*** Reading text

Numerical Linear Algebra and Optimization Notes
Mathematical Foundations
0.1 Vector Spaces and Norms
Vector spaces and subspaces
A vector space $V$ over $\mathbb{R}$ (or $\mathbb{C}$) is closed under addition and scalar multiplication. A subset $W\subseteq V$ is a subspace if:
\[\forall x,y\in W,\; x+y\in W,\qquad \forall \alpha,\; \alpha x\in W.\]Examples: column space, null space, row space.
Inner products
An inner product $\langle x,y\rangle$ satisfies linearity, symmetry (Hermitian symmetry), and positivity. Induces orthogonality:
\[x\perp y \iff \langle x,y\rangle=0.\]Induced norms
Given inner product, norm is
\[\|x\| = \sqrt{\langle x,x\rangle}.\]Common norms: $\ell_1$, $\ell_2$, $\ell_\infty$.
Equivalence of norms
In finite dimensions, all norms are equivalent:
\[\exists c_1,c_2>0:\; c_1\|x\|_a \le \|x\|_b \le c_2\|x\|_a.\]Hence convergence does not depend on norm choice (constants do).
Orthogonality and projections
Projection of $b$ onto subspace $\mathcal{S}$:
\[p = \operatorname{argmin}_{s\in\mathcal{S}}\|b-s\|_2.\]Residual $r=b-p$ is orthogonal to $\mathcal{S}$.
0.2 Matrix Analysis
Matrix norms (induced, Frobenius)
Induced norm:
\[\|A\| = \max_{x\ne 0}\frac{\|Ax\|}{\|x\|}.\]Frobenius norm:
\[\|A\|_F = \sqrt{\sum_{ij}a_{ij}^2} = \sqrt{\operatorname{tr}(A^\top A)}.\]Spectral radius
\[\rho(A)=\max_i |\lambda_i(A)|.\]Always $\rho(A)\le |A|$ for any submultiplicative norm.
Singular values
Singular values are square roots of eigenvalues of $A^\top A$:
\[\sigma_i(A)=\sqrt{\lambda_i(A^\top A)}.\]Condition number
For nonsingular $A$,
\[\kappa_2(A)=\|A\|_2\|A^{-1}\|_2=\frac{\sigma_{\max}}{\sigma_{\min}}.\]Positive definite matrices
$A$ is SPD if
\[A=A^\top,\qquad x^\top A x>0\;\forall x\ne 0.\]Equivalent: all eigenvalues positive; Cholesky exists.
0.3 Numerical Stability
Floating point arithmetic model
Standard model:
\[\operatorname{fl}(a\circ b)=(a\circ b)(1+\delta),\qquad |\delta|\le u,\]where $u$ is machine precision.
Backward vs forward error
Forward error: $|\hat x-x|$. Backward error: minimal perturbation in data making $\hat x$ exact.
Conditioning vs stability
Total error = problem sensitivity (conditioning) + algorithm behavior (stability).

******
*** Supplied records

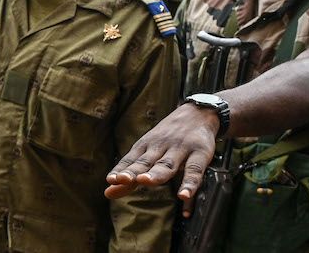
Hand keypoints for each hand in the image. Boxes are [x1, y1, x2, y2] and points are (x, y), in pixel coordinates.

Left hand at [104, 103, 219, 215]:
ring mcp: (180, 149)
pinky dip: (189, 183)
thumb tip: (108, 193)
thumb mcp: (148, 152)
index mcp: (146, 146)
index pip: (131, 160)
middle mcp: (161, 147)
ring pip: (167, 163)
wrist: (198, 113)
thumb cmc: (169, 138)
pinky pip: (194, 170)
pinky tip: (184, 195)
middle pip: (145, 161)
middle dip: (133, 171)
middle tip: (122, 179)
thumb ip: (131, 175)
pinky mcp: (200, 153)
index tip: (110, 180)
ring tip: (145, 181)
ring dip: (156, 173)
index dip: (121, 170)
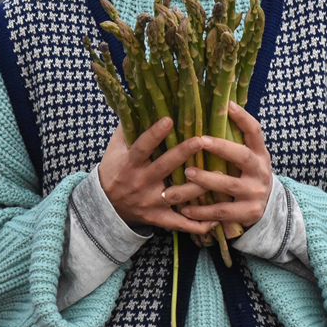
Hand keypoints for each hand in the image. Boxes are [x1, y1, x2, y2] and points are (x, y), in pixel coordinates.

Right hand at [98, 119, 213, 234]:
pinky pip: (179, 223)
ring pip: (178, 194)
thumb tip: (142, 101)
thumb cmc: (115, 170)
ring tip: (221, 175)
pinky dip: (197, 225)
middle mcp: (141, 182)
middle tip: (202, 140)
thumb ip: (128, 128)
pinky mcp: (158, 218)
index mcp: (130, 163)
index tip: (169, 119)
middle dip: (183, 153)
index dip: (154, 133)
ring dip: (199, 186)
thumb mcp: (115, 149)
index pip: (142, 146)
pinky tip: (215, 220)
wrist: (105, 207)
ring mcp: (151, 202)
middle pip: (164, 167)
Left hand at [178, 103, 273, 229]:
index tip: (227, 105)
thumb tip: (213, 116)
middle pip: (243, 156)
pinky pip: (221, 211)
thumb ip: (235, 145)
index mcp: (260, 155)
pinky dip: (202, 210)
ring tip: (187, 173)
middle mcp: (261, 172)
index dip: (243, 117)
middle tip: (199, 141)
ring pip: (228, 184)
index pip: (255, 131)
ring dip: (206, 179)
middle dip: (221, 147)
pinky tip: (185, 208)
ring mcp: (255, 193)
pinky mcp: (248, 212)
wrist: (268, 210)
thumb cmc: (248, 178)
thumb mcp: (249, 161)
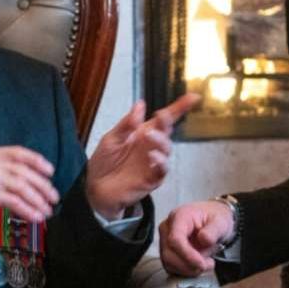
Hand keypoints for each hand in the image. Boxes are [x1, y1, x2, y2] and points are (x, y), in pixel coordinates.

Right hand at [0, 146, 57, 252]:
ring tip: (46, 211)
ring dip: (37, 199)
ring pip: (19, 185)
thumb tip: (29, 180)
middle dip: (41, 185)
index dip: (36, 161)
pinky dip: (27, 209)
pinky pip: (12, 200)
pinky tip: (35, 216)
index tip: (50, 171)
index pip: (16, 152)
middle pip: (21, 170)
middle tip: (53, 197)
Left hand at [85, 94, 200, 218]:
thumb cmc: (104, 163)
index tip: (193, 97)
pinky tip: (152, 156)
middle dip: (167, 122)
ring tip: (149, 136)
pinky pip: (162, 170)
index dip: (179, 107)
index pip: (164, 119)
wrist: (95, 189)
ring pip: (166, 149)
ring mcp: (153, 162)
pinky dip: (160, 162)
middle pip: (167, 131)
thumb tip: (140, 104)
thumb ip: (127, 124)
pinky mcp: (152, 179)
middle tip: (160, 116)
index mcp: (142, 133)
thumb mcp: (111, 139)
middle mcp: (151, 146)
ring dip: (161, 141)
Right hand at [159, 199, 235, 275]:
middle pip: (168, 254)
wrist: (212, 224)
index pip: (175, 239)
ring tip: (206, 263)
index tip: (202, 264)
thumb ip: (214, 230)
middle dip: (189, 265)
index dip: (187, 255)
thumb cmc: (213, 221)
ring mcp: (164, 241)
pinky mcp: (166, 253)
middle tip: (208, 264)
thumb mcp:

******
*** Supplied records

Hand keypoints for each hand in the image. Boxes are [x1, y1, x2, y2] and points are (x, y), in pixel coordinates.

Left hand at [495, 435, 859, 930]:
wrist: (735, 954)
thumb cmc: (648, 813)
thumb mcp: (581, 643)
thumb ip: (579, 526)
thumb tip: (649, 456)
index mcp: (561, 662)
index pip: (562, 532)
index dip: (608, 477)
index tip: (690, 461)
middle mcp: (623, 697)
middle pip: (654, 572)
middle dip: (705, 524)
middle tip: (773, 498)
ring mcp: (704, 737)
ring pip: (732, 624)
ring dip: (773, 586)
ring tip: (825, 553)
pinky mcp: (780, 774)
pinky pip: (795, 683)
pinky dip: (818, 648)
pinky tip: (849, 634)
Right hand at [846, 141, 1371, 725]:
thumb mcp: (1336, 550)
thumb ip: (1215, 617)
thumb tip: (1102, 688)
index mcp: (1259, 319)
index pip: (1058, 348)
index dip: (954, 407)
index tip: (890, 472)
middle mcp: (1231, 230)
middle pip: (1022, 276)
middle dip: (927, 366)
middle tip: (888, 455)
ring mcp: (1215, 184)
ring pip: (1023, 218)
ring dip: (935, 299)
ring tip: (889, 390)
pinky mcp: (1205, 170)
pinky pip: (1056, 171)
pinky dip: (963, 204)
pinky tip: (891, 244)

******

◆ **Description of the task**
Answer these from the linear algebra notes:
(a) In the part on orthogonality and projections, the residual $r=b-p$ is orthogonal to what?
(b) Singular values are square roots of the eigenvalues of which matrix?
(c) In the standard floating point model, what does $u$ stand for?
The data come from a different source than the linear algebra notes.

◆ **Written reply**
(a) The subspace $\mathcal{S}$.
(b) $A^\top A$.
(c) Machine precision.